**Try it**
Write out, exactly and in full, the records given below, but not their pictures.

Stored data entries:
-------------------------
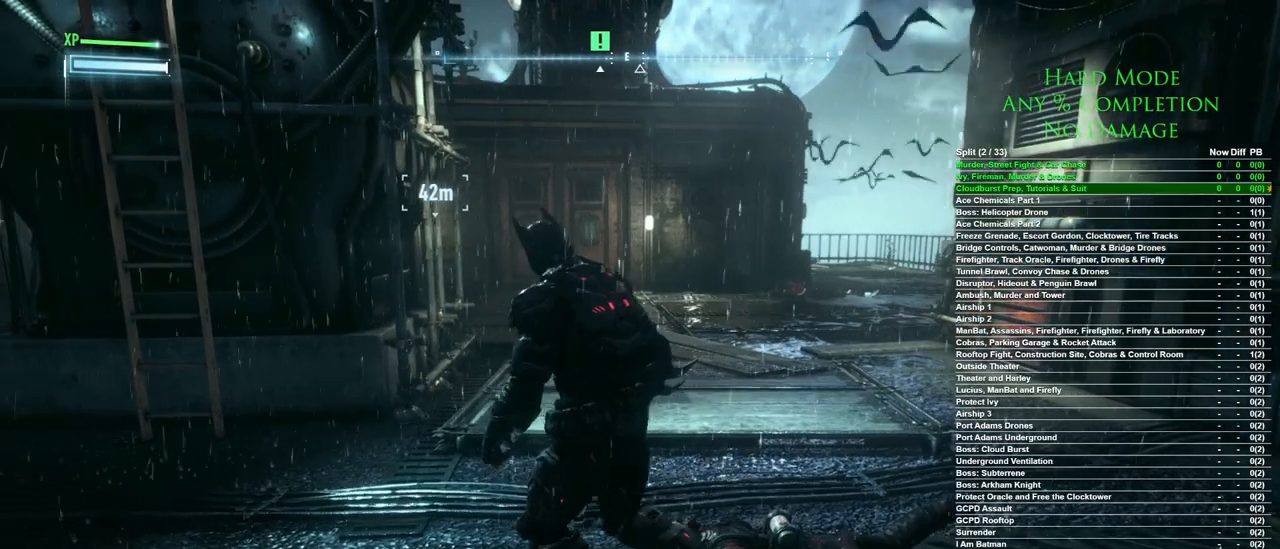
{"keys": ["s"], "mouse": [], "events": [[33, "space", "down"], [117, "space", "up"], [183, "space", "down"], [300, "space", "up"], [350, "space", "down"], [450, "space", "up"]]}
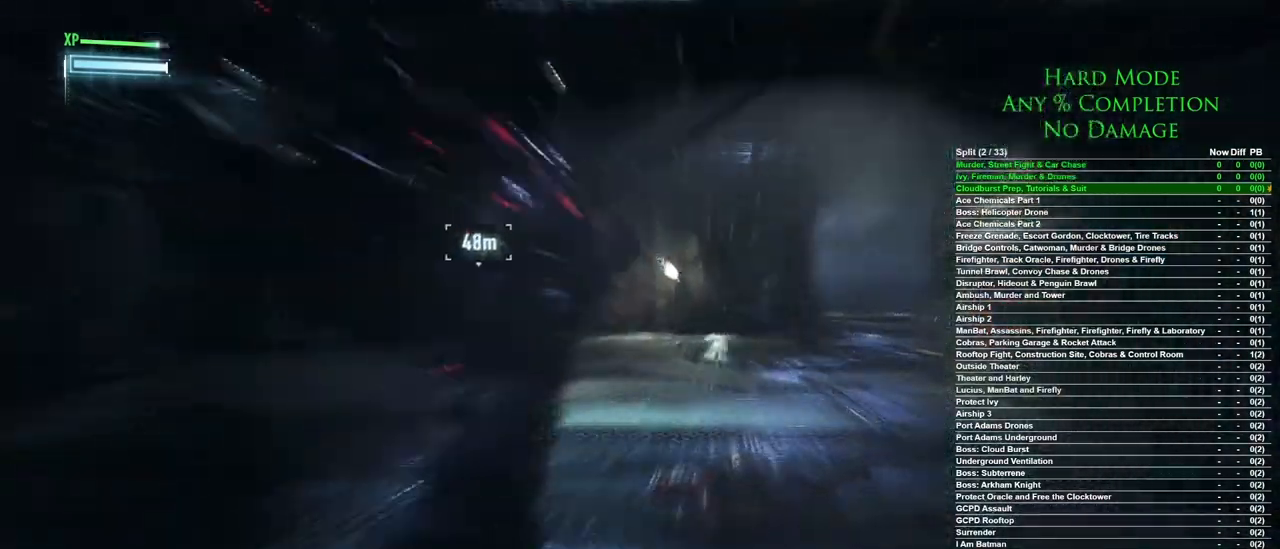
{"keys": ["s", "space"], "mouse": [], "events": [[83, "space", "down"], [183, "space", "up"], [283, "space", "down"], [317, "space", "up"], [417, "space", "down"]]}
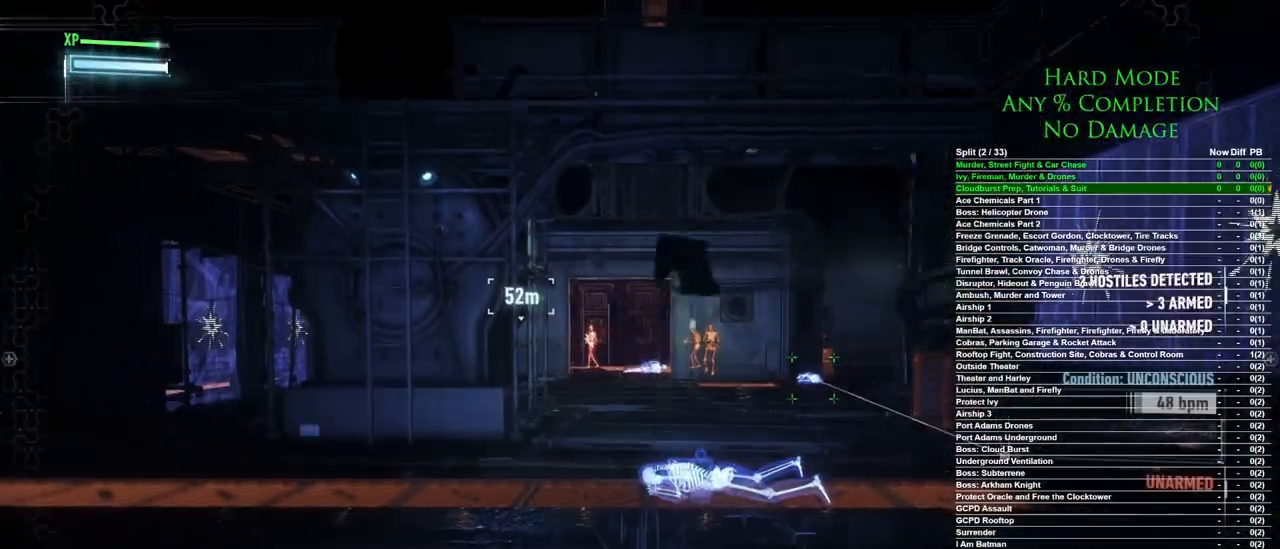
{"keys": ["s"], "mouse": [], "events": [[17, "space", "up"], [50, "space", "down"], [150, "space", "up"], [200, "space", "down"], [300, "space", "up"], [333, "space", "down"], [483, "space", "up"]]}
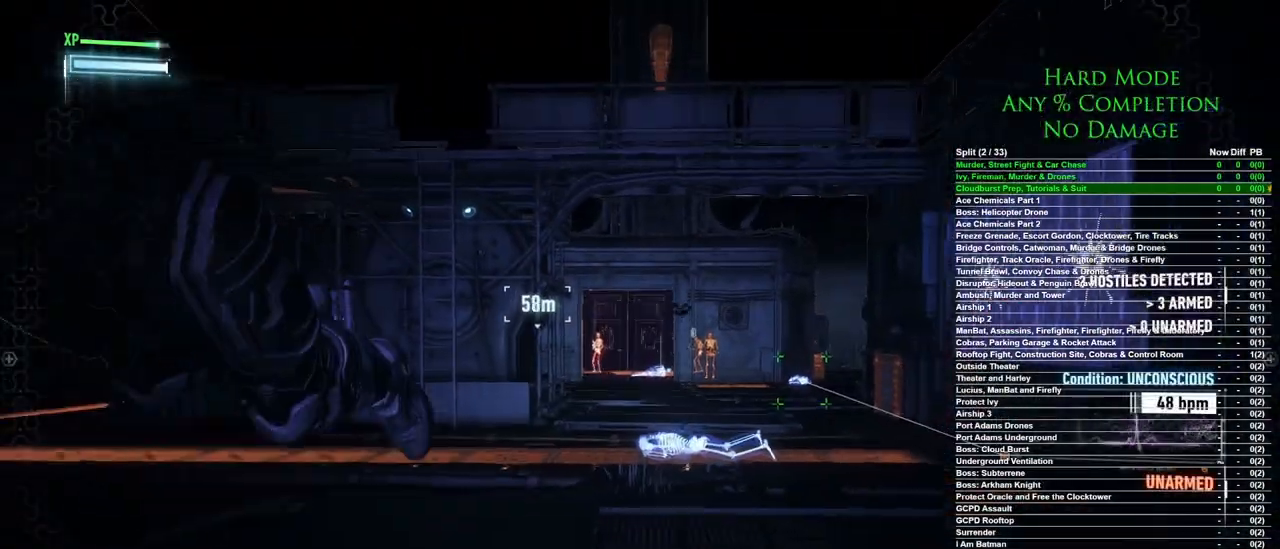
{"keys": ["s"], "mouse": [], "events": []}
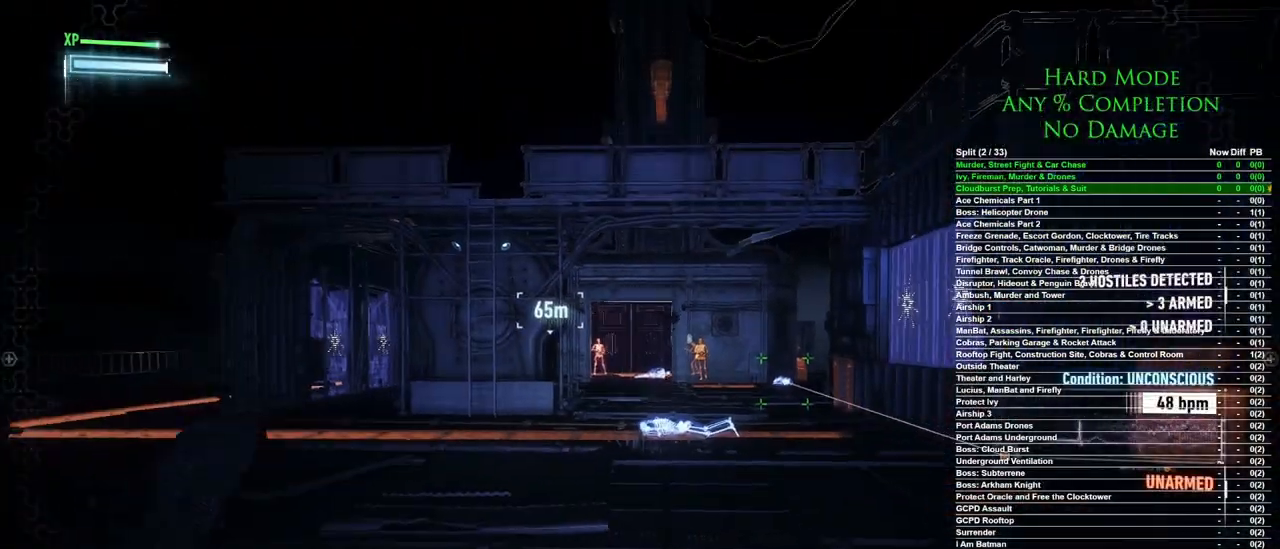
{"keys": ["a", "s"], "mouse": [], "events": [[467, "a", "down"]]}
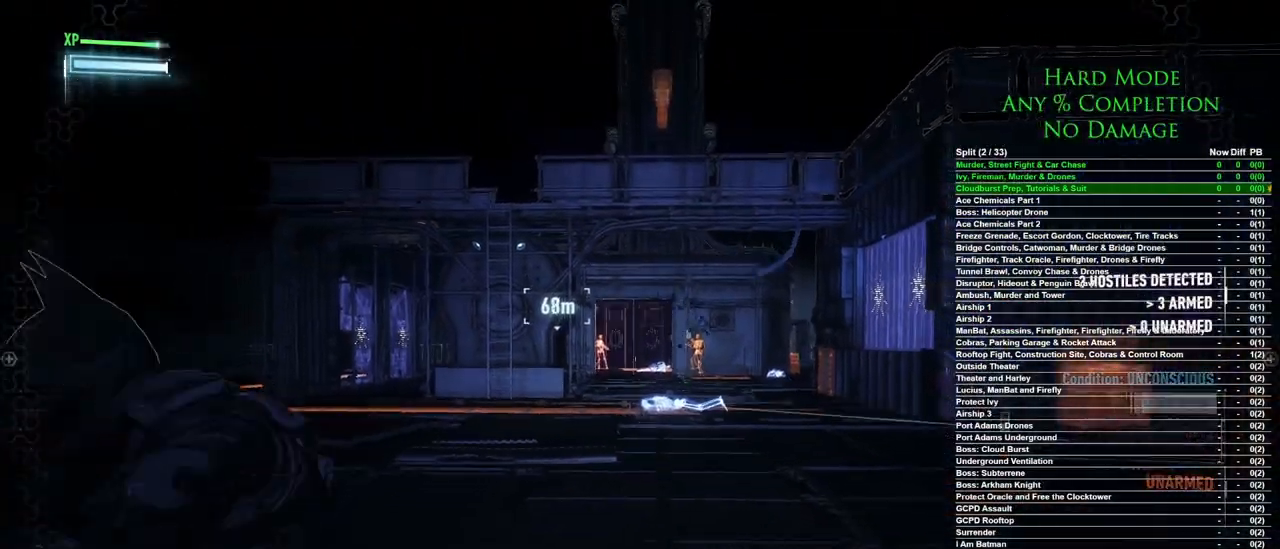
{"keys": [], "mouse": [], "events": [[250, "s", "up"], [483, "a", "up"]]}
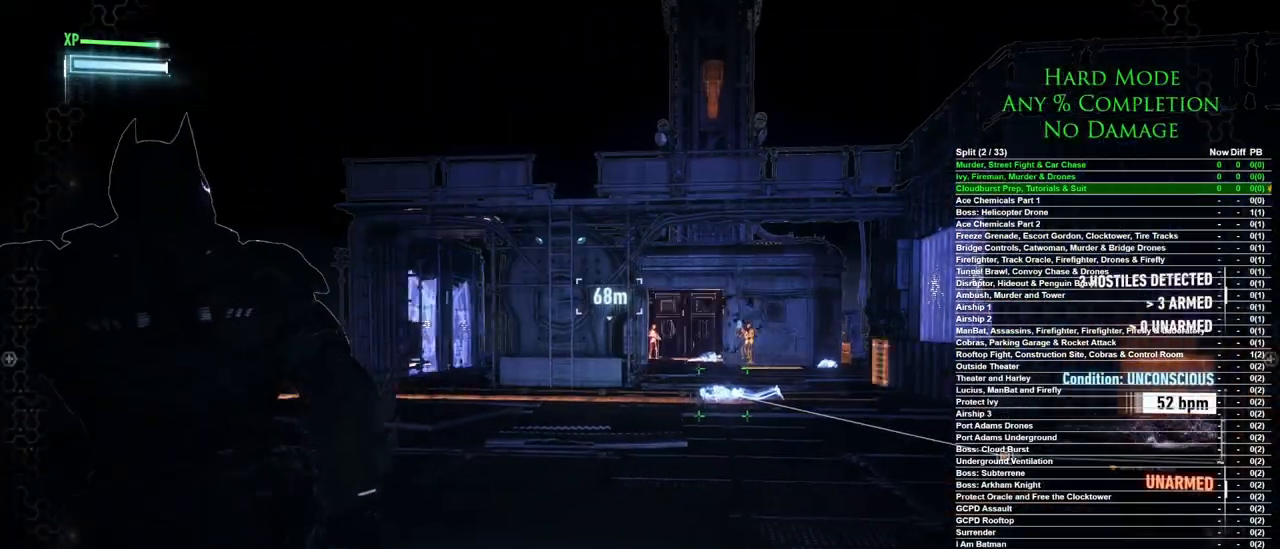
{"keys": ["s"], "mouse": [], "events": [[450, "s", "down"]]}
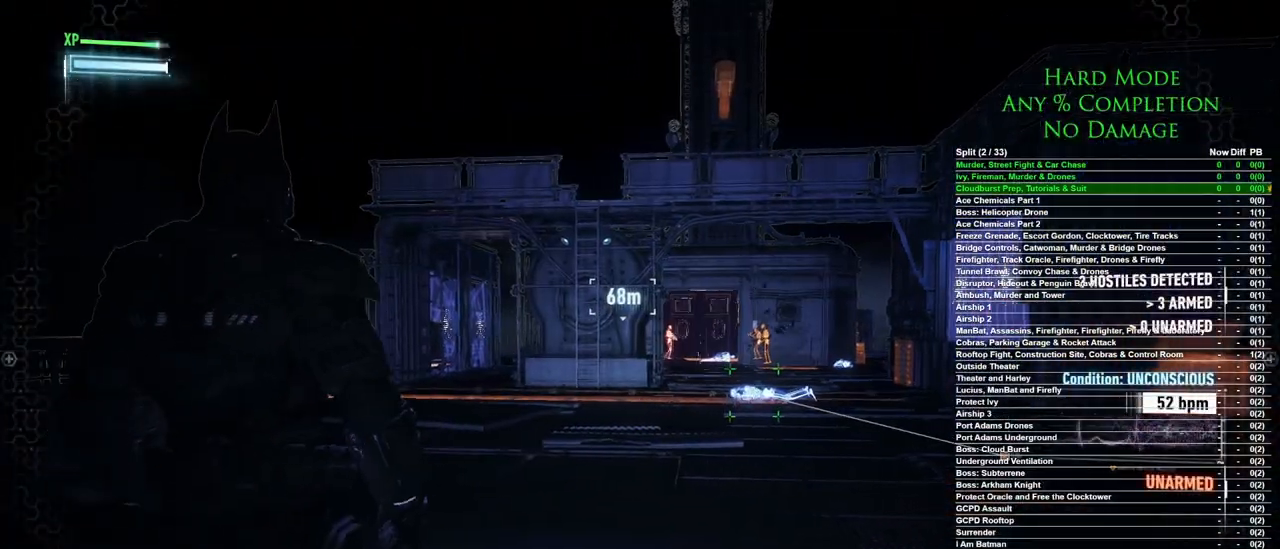
{"keys": [], "mouse": [], "events": [[133, "s", "up"]]}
-------------------------
**Result of the exercise**
{"keys": ["s"], "mouse": [], "events": [[33, "space", "down"], [117, "space", "up"], [183, "space", "down"], [300, "space", "up"], [350, "space", "down"], [450, "space", "up"]]}
{"keys": ["s", "space"], "mouse": [], "events": [[83, "space", "down"], [183, "space", "up"], [283, "space", "down"], [317, "space", "up"], [417, "space", "down"]]}
{"keys": ["s"], "mouse": [], "events": [[17, "space", "up"], [50, "space", "down"], [150, "space", "up"], [200, "space", "down"], [300, "space", "up"], [333, "space", "down"], [483, "space", "up"]]}
{"keys": ["s"], "mouse": [], "events": []}
{"keys": ["a", "s"], "mouse": [], "events": [[467, "a", "down"]]}
{"keys": [], "mouse": [], "events": [[250, "s", "up"], [483, "a", "up"]]}
{"keys": ["s"], "mouse": [], "events": [[450, "s", "down"]]}
{"keys": [], "mouse": [], "events": [[133, "s", "up"]]}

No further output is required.